*** Data records ***

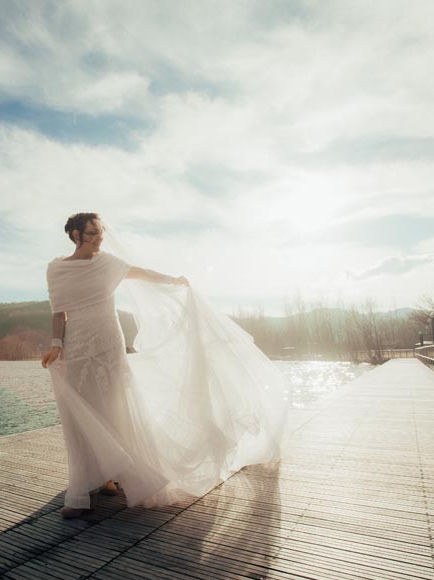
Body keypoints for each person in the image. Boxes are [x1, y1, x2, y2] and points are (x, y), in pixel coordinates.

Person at [43, 212, 288, 518]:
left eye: (101, 232)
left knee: (114, 404)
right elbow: (59, 312)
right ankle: (85, 485)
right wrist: (56, 345)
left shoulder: (108, 264)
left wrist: (175, 281)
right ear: (75, 235)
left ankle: (109, 475)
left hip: (108, 342)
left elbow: (142, 273)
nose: (100, 238)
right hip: (76, 345)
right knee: (81, 412)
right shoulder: (56, 270)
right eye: (93, 233)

*** End of Data records ***

Lines containing the word "left": copy every one of them from the records above.

left eye: (101, 232)
left knee: (114, 404)
left shoulder: (108, 264)
left wrist: (175, 281)
left ankle: (109, 475)
left hip: (108, 342)
left elbow: (142, 273)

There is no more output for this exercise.